Adoption ban targets gay couples, critics say

A new Arkansas law that bars unmarried adults from adopting or fostering children puts the spotlight on same-sex parenting.

Reporting from Fayetteville, Ark. — Anne Shelley and Robin Ross are unwinding after a jam-packed day of ferrying 4-year-old daughter Eva Mae from preschool to ice skating lessons to speech therapy.

"It's pretty much your mundane American family," said Shelley, 46, over a dinner of barbecue at their home near the Ozark Mountains.

But not everyone sees their domestic situation that way.

Arkansas residents recently voted to ban anyone "co-habitating outside of a valid marriage" from being foster parents or adopting children, as did Shelley and Ross, 52.

Child welfare experts say that the initiative was ostensibly written to prohibit any unmarried couples from adopting or becoming foster parents, but that the measure's real objective is to bar same-sex couples from raising children -- even if it means that youths in need of homes have to wait longer.

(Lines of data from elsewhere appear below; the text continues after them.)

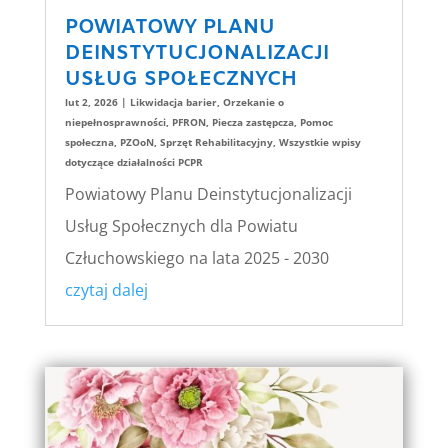
POWIATOWY PLANU
DEINSTYTUCJONALIZACJI
USŁUG SPOŁECZNYCH
lut 2, 2026
|
Likwidacja barier
,
Orzekanie o
niepełnosprawności
,
PFRON
,
Piecza zastępcza
,
Pomoc
społeczna
,
PZOoN
,
Sprzęt Rehabilitacyjny
,
Wszystkie wpisy
dotyczące działalności PCPR
Powiatowy Planu Deinstytucjonalizacji
Usług Społecznych dla Powiatu
Człuchowskiego na lata 2025 - 2030
czytaj dalej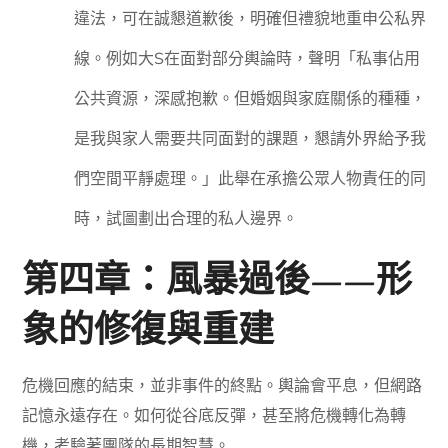
違法，可在誠懇道歉後，明確但禮貌地重申公私界
線。例如大S在面對部分輿論時，聲明「私事佔用
公共資源，深感抱歉。但婚姻與家庭關係的種種，
是我與家人需要共同面對的課題，懇請外界給予我
們空間平靜處理。」此舉在承擔公眾人物責任的同
時，試圖劃出合理的私人邊界。
第四章：風暴過後——形
象的修復與重建
危機回應的結束，並非事件的終點。輿論會平息，但網路
記憶永遠存在。如何從谷底反彈，甚至將危機轉化為轉
機，考驗著團隊的長期智慧。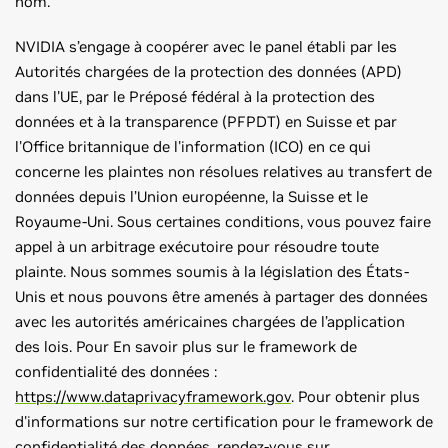
nom.
NVIDIA s’engage à coopérer avec le panel établi par les
Autorités chargées de la protection des données (APD)
dans l'UE, par le Préposé fédéral à la protection des
données et à la transparence (PFPDT) en Suisse et par
l'Office britannique de l'information (ICO) en ce qui
concerne les plaintes non résolues relatives au transfert de
données depuis l’Union européenne, la Suisse et le
Royaume-Uni. Sous certaines conditions, vous pouvez faire
appel à un arbitrage exécutoire pour résoudre toute
plainte. Nous sommes soumis à la législation des États-
Unis et nous pouvons être amenés à partager des données
avec les autorités américaines chargées de l’application
des lois. Pour En savoir plus sur le framework de
confidentialité des données :
https://www.dataprivacyframework.gov
. Pour obtenir plus
d'informations sur notre certification pour le framework de
confidentialité des données, rendez-vous sur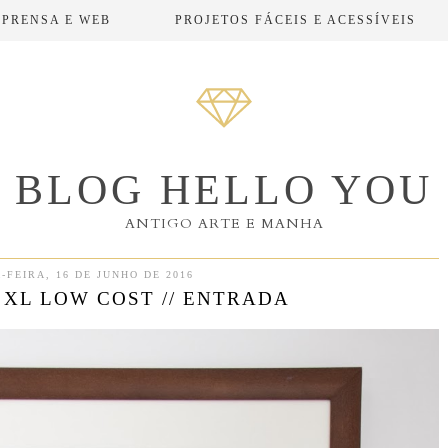
MPRENSA E WEB
PROJETOS FÁCEIS E ACESSÍVEIS
BLOG HELLO YOU
ANTIGO ARTE E MANHA
-FEIRA, 16 DE JUNHO DE 2016
XL LOW COST // ENTRADA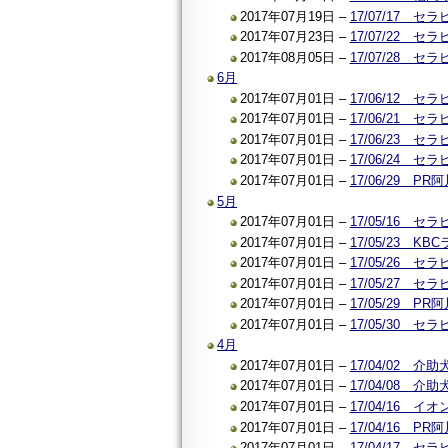
2017年07月19日 –
17/07/17
2017年07月23日 –
17/07/22
2017年08月05日 –
17/07/28
6月
2017年07月01日 –
17/06/12
2017年07月01日 –
17/06/21
2017年07月01日 –
17/06/23
2017年07月01日 –
17/06/24
2017年07月01日 –
17/06/29 
5月
2017年07月01日 –
17/05/16
2017年07月01日 –
17/05/23 
2017年07月01日 –
17/05/26
2017年07月01日 –
17/05/27
2017年07月01日 –
17/05/29 
2017年07月01日 –
17/05/30
4月
2017年07月01日 –
17/04/02
2017年07月01日 –
17/04/08
2017年07月01日 –
17/04/16 
2017年07月01日 –
17/04/16 
2017年07月01日 –
17/04/17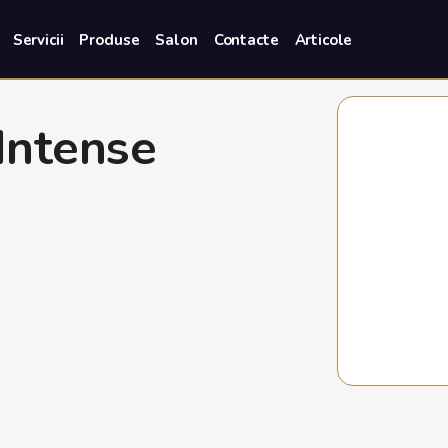
Servicii
Produse
Salon
Contacte
Articole
Intense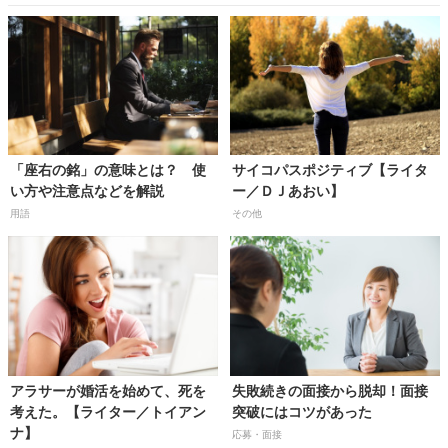
「座右の銘」の意味とは？ 使
サイコパスポジティブ【ライタ
い方や注意点などを解説
ー／ＤＪあおい】
用語
その他
アラサーが婚活を始めて、死を
失敗続きの面接から脱却！面接
考えた。【ライター／トイアン
突破にはコツがあった
ナ】
応募・面接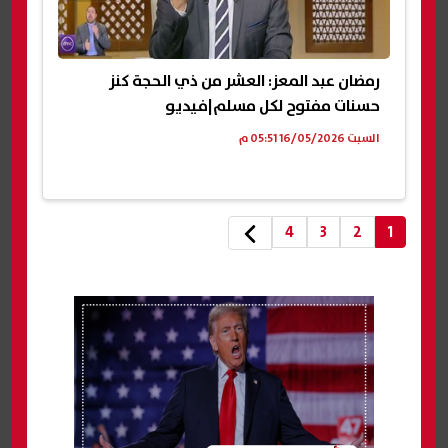
رمضان عبد المعز: العشر من ذي الحجة كنز
حسنات مفتوح لكل مسلم|فيديو
السبت 16/05/2026 05:51 م
4
3
2
1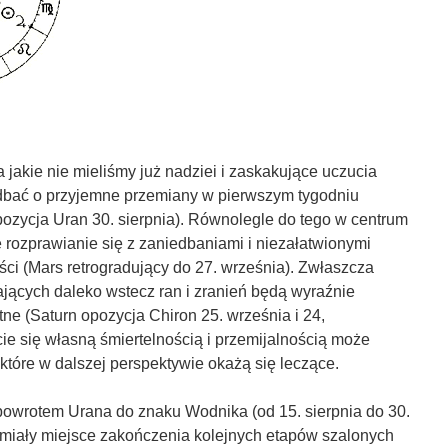
 jakie nie mieliśmy już nadziei i zaskakujące uczucia
bać o przyjemne przemiany w pierwszym tygodniu
ozycja Uran 30. sierpnia). Równolegle do tego w centrum
 rozprawianie się z zaniedbaniami i niezałatwionymi
ości (Mars retrogradujący do 27. września). Zwłaszcza
jących daleko wstecz ran i zranień będą wyraźnie
e (Saturn opozycja Chiron 25. września i 24,
cie się własną śmiertelnością i przemijalnością może
które w dalszej perspektywie okażą się leczące.
wrotem Urana do znaku Wodnika (od 15. sierpnia do 30.
 miały miejsce zakończenia kolejnych etapów szalonych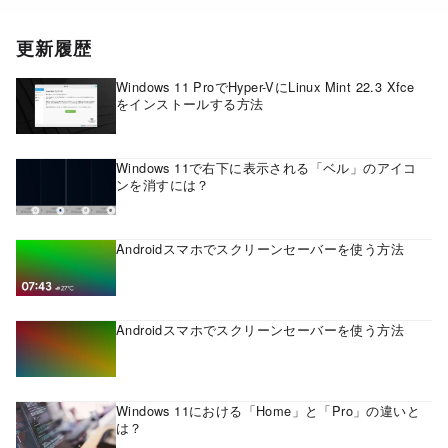
更新履歴
Windows 11 ProでHyper-VにLinux Mint 22.3 Xfce
をインストールする方法
Windows 11で右下に表示される「ベル」のアイコ
ンを消すには？
Androidスマホでスクリーンセーバーを使う方法
Androidスマホでスクリーンセーバーを使う方法
Windows 11における「Home」と「Pro」の違いと
は？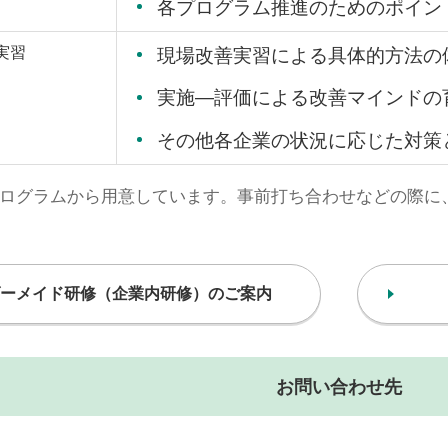
各プログラム推進のためのポイン
実習
現場改善実習による具体的方法の
実施―評価による改善マインドの
その他各企業の状況に応じた対策
プログラムから用意しています。事前打ち合わせなどの際に
ーメイド研修（企業内研修）のご案内
お問い合わせ先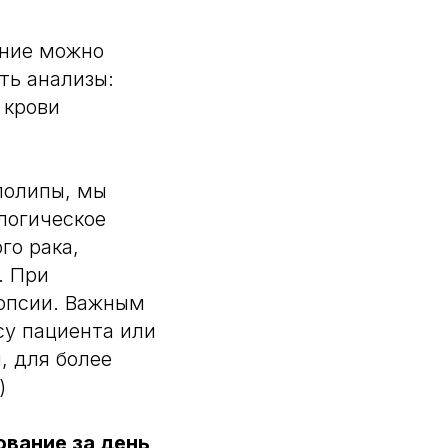
ание можно
ть анализы:
 крови
полипы, мы
логическое
го рака,
. При
иопсии. Важным
су пациента или
, для более
)
вание за день,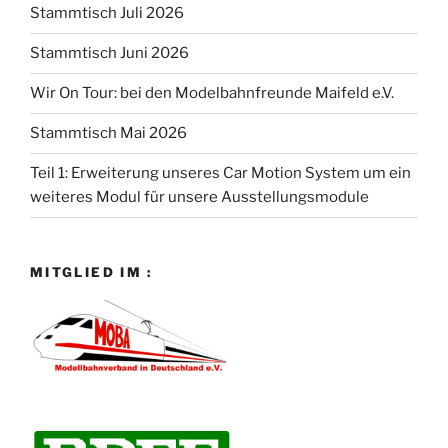
Stammtisch Juli 2026
Stammtisch Juni 2026
Wir On Tour: bei den Modelbahnfreunde Maifeld e.V.
Stammtisch Mai 2026
Teil 1: Erweiterung unseres Car Motion System um ein
weiteres Modul für unsere Ausstellungsmodule
MITGLIED IM :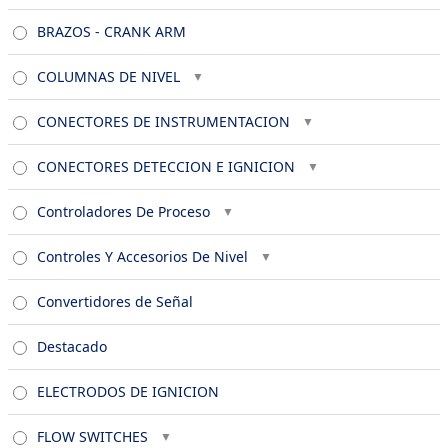
BRAZOS - CRANK ARM
COLUMNAS DE NIVEL
CONECTORES DE INSTRUMENTACION
CONECTORES DETECCION E IGNICION
Controladores De Proceso
Controles Y Accesorios De Nivel
Convertidores de Señal
Destacado
ELECTRODOS DE IGNICION
FLOW SWITCHES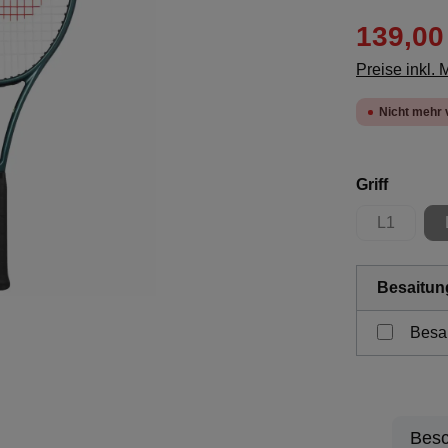
139,00
Preise inkl.
Nicht mehr 
auswäh
Griff
L1
(Diese Opt
Besaitun
Besa
Besc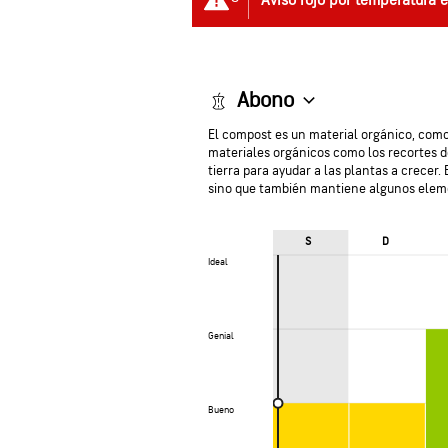
Aviso rojo por temperatura
Abono
El compost es un material orgánico, como
materiales orgánicos como los recortes d
tierra para ayudar a las plantas a crecer.
sino que también mantiene algunos eleme
S
D
Ideal
Ideal
Genial
Genial
Bueno
Bueno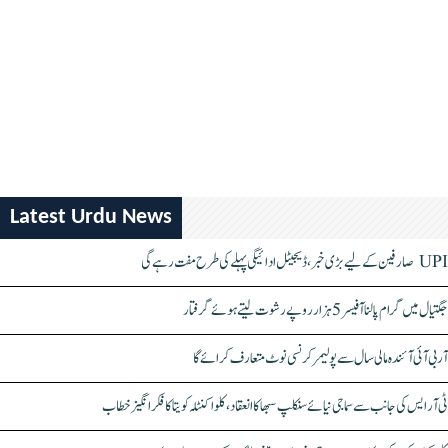
Latest Urdu News
UPI صارفین کے لیے بڑی خبر، ڈیجیٹل ادائیگی پہلے کی طرح مفت رہے گی
جگتیال میں گرام پالنا آفیسر 5 ہزار روپے رشوت لیتے ہوئے گرفتار
آر بی آئی آئندہ مالی سال سے پولیمر کرنسی نوٹ متعارف کرائے گا
ٹی آر ایس کی جانب سے سماجی نیائے سنکلپ سبھا کا انعقاد، کلواکنٹلہ کویتا کا فکر انگیز خطاب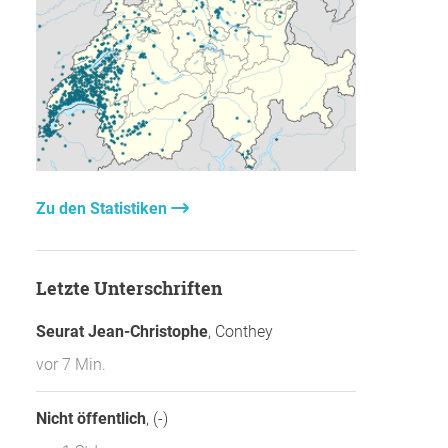
Zu den Statistiken
Letzte Unterschriften
Seurat Jean-Christophe
, Conthey
vor 7 Min.
Nicht öffentlich
, (-)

"We don't have enough quality homes as it is, and now we're going to place more restrictions?" asked Susan Hoffpauir, president of the Arkansas Chapter of the National Assn. of Social Workers. "A lot of us are still shell-shocked by this."

Although the battle over California's gay marriage ban which passed last month, has grabbed headlines, it is same-sex parenting that is heating up as the next skirmish in the nation's culture wars. Last week, a Florida judge struck down that state's decades-old law preventing gays and lesbians from adopting.

Florida had been the only state with a law specifically disallowing adoption by gays, although they were allowed to be foster parents. In Utah, only heterosexual, married couples can adopt. North Dakota law permits adoption agencies to rule out prospective parents based on religious or moral objection.

Conversely, in Illinois, prospective foster and adoptive parents can be single or married, and the state Department of Children and Family Services cannot use sexual orientation as a basis for exclusion.

Still, many Americans are opposed to placing children in gay households, and social conservatives hope the issue will rally voters in the same way that same-sex marriage brought them to the polls on Nov. 4.

In Arkansas, roughly 3,700 children are in state custody -- taken from their homes because of abuse or neglect. Of those, 960 kids, whose average age is 8 1/2 , are immediately available for adoption, said Julie Munsell of the state Department of Human Services. And of the 1,100 foster homes, one-third are headed by single adults.